## Data records
= = = =

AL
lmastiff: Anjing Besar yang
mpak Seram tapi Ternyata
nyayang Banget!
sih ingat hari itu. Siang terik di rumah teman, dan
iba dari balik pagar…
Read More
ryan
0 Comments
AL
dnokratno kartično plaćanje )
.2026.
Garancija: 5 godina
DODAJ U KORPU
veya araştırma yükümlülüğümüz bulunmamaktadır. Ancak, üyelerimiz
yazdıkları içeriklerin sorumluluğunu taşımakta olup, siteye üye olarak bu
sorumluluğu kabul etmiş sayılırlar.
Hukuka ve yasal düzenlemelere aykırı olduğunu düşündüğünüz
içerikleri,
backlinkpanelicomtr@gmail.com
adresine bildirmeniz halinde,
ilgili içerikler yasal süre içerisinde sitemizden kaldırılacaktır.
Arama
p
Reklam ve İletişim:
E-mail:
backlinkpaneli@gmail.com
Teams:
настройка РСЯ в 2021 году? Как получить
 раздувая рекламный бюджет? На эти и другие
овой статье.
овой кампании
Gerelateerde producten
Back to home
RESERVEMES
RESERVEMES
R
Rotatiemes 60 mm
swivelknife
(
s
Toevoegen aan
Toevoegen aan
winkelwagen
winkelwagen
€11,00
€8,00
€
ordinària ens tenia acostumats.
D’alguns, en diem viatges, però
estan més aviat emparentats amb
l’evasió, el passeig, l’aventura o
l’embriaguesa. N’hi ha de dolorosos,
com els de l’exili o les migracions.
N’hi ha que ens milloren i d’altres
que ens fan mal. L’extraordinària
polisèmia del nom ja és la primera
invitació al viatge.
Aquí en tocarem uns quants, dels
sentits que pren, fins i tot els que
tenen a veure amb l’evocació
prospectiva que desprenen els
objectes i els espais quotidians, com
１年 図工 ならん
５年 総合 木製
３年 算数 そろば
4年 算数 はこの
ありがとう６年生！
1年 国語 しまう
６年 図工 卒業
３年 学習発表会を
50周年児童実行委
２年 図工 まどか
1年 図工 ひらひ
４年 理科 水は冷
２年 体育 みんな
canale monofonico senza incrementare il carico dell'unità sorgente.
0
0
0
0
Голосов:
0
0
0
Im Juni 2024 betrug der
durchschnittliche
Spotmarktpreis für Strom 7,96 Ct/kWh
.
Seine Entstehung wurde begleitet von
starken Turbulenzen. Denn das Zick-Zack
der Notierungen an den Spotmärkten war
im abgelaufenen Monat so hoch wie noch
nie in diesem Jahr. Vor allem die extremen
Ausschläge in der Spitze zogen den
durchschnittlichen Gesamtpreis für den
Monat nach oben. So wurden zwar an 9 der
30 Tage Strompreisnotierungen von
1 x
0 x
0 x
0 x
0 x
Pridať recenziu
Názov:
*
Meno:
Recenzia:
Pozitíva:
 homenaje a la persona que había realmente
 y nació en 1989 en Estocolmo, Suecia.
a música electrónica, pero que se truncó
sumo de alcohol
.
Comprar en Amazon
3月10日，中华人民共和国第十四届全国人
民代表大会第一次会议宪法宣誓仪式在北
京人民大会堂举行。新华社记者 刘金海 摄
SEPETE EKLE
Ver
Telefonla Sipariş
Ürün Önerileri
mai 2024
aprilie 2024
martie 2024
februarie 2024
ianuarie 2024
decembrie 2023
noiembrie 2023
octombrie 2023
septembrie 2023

= = = =

## Aim of the task
Restate the entries above word for word, beginning with their first line and ending with the line holding "DODAJ U KORPU"; omit everything else.

## Task answer
AL
lmastiff: Anjing Besar yang
mpak Seram tapi Ternyata
nyayang Banget!
sih ingat hari itu. Siang terik di rumah teman, dan
iba dari balik pagar…
Read More
ryan
0 Comments
AL
dnokratno kartično plaćanje )
.2026.
Garancija: 5 godina
DODAJ U KORPU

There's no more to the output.